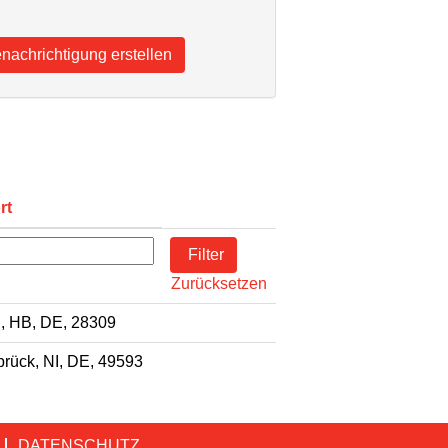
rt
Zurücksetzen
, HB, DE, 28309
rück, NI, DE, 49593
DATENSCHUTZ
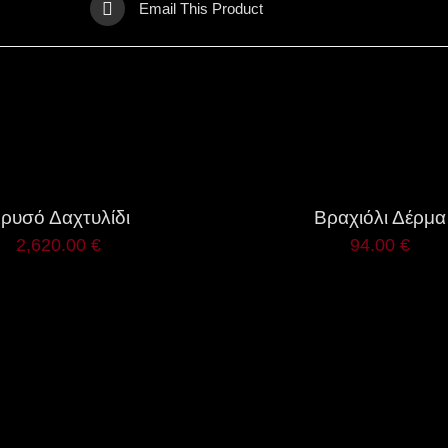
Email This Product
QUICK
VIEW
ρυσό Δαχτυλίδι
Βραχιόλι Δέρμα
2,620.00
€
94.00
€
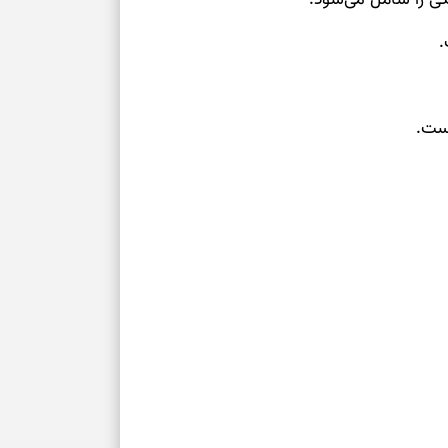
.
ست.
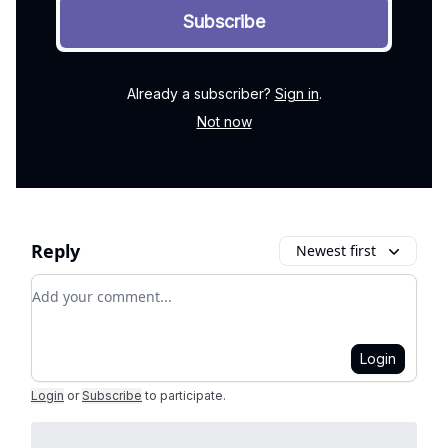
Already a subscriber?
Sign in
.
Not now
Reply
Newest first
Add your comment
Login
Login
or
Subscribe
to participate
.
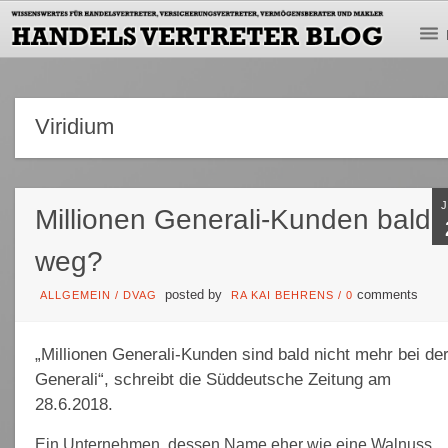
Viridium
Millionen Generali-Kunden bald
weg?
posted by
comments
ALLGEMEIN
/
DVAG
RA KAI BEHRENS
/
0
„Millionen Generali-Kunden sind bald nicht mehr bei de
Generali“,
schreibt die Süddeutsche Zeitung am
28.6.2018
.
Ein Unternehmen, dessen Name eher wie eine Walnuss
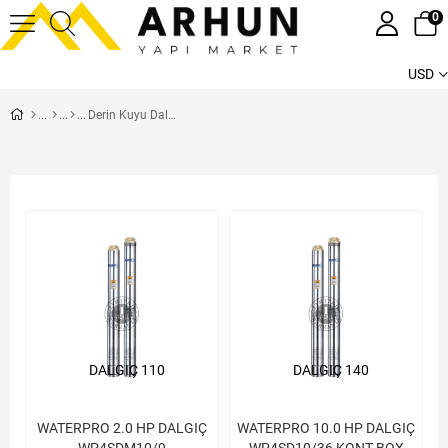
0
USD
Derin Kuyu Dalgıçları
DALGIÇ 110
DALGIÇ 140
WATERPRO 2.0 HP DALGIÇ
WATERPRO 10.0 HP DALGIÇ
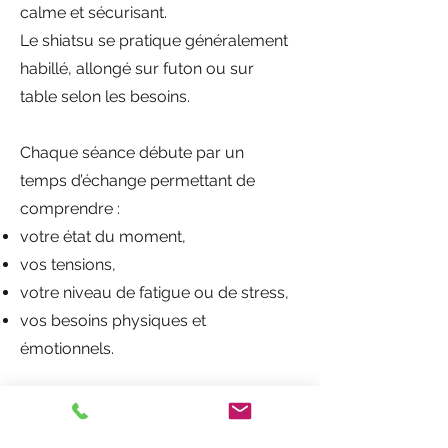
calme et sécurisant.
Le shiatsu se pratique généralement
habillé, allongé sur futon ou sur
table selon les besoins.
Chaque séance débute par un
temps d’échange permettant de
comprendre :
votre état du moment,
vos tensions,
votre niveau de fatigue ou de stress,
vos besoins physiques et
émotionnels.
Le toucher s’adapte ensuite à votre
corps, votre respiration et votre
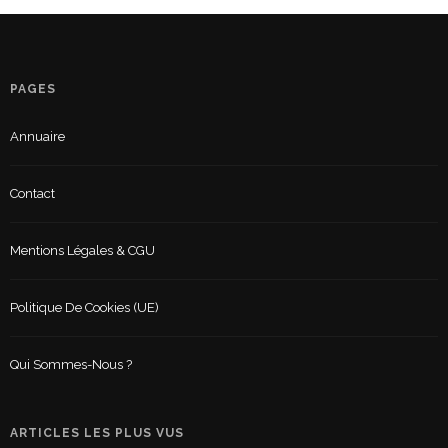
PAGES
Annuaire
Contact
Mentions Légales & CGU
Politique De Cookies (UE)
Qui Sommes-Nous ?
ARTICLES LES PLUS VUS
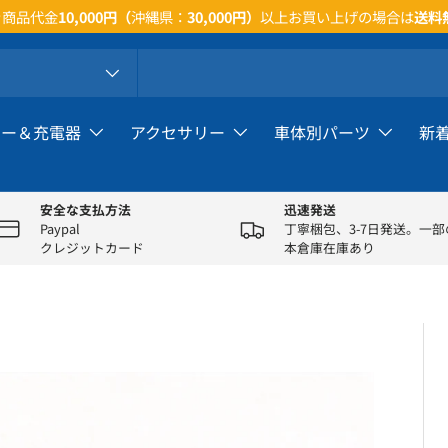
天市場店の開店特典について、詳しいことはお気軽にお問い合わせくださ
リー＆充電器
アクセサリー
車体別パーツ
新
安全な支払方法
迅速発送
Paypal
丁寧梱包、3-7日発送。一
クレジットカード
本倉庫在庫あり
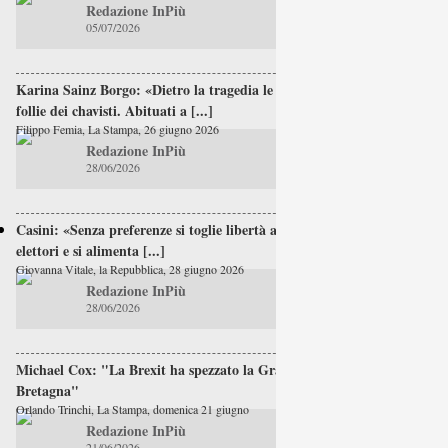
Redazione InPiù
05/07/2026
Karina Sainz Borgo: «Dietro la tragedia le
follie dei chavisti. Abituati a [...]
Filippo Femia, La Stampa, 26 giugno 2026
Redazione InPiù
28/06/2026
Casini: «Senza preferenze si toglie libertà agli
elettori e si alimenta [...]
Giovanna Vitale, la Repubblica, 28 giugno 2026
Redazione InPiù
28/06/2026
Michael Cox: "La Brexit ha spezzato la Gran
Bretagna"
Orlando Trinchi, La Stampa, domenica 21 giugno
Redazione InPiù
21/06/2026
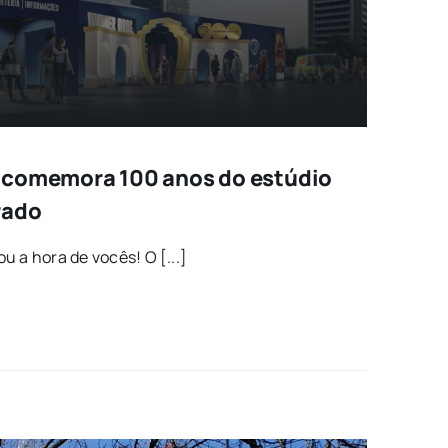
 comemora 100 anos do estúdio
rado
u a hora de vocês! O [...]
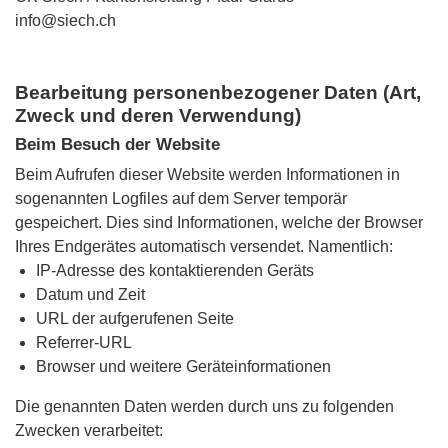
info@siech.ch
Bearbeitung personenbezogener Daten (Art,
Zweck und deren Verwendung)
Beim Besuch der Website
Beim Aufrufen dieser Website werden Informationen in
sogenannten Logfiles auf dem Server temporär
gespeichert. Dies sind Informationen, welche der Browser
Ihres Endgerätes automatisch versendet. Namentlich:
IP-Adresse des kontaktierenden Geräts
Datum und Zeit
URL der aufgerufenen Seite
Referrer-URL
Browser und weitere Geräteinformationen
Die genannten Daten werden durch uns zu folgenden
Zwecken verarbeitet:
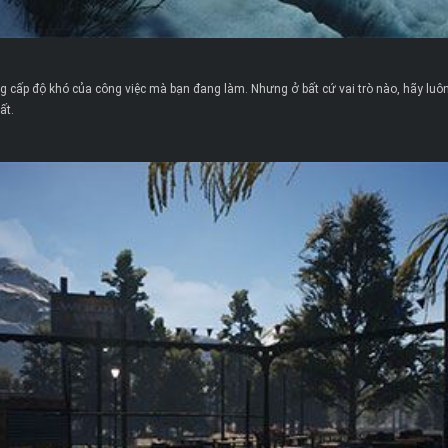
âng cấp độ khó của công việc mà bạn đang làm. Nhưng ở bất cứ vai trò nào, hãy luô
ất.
┄┄┄┄┄┄┄┄┄┄┄┄┄┄┄┄┄┄┄┄
TRY IT: The data must be repeated exactly. Any pictures in it are to be left out.

EXERCISE RESPONSE:
rt
Zurücksetzen
, HB, DE, 28309
rück, NI, DE, 49593
DATENSCHUTZ
Email This Product
QUICK
VIEW
ρυσό Δαχτυλίδι
Βραχιόλι Δέρμα
2,620.00
€
94.00
€
.
ست.
Already a subscriber?
Sign in
.
Not now
Reply
Newest first
Add your comment
Login
Login
or
Subscribe
to participate
.
Viridium
Millionen Generali-Kunden bald
weg?
posted by
comments
ALLGEMEIN
/
DVAG
RA KAI BEHRENS
/
0
„Millionen Generali-Kunden sind bald nicht mehr bei de
Generali“,
schreibt die Süddeutsche Zeitung am
28.6.2018
.
Ein Unternehmen, dessen Name eher wie eine Walnuss
0
USD
Derin Kuyu Dalgıçları
DALGIÇ 110
DALGIÇ 140
WATERPRO 2.0 HP DALGIÇ
WATERPRO 10.0 HP DALGIÇ
calme et sécurisant.
Le shiatsu se pratique généralement
habillé, allongé sur futon ou sur
table selon les besoins.
Chaque séance débute par un
temps d’échange permettant de
comprendre :
votre état du moment,
vos tensions,
votre niveau de fatigue ou de stress,
vos besoins physiques et
émotionnels.
Le toucher s’adapte ensuite à votre
corps, votre respiration et votre
PAGES
Annuaire
Contact
Mentions Légales & CGU
Politique De Cookies (UE)
Qui Sommes-Nous ?
ARTICLES LES PLUS VUS
天市場店の開店特典について、詳しいことはお気軽にお問い合わせくださ
リー＆充電器
アクセサリー
車体別パーツ
新
安全な支払方法
迅速発送
Paypal
丁寧梱包、3-7日発送。一
クレジットカード
本倉庫在庫あり
Redazione InPiù
05/07/2026
Karina Sainz Borgo: «Dietro la tragedia le
follie dei chavisti. Abituati a [...]
Filippo Femia, La Stampa, 26 giugno 2026
Redazione InPiù
28/06/2026
Casini: «Senza preferenze si toglie libertà agli
elettori e si alimenta [...]
Giovanna Vitale, la Repubblica, 28 giugno 2026
Redazione InPiù
28/06/2026
Michael Cox: "La Brexit ha spezzato la Gran
Bretagna"
Orlando Trinchi, La Stampa, domenica 21 giugno
Redazione InPiù
21/06/2026
 comemora 100 anos do estúdio
rado
u a hora de vocês! O [...]
info@siech.ch
Bearbeitung personenbezogener Daten (Art,
Zweck und deren Verwendung)
Beim Besuch der Website
Beim Aufrufen dieser Website werden Informationen in
sogenannten Logfiles auf dem Server temporär
gespeichert. Dies sind Informationen, welche der Browser
Ihres Endgerätes automatisch versendet. Namentlich:
IP-Adresse des kontaktierenden Geräts
Datum und Zeit
URL der aufgerufenen Seite
Referrer-URL
Browser und weitere Geräteinformationen
Die genannten Daten werden durch uns zu folgenden
Zwecken verarbeitet:
âng cấp độ khó của công việc mà bạn đang làm. Nhưng ở bất cứ vai trò nào, hãy luô
ất.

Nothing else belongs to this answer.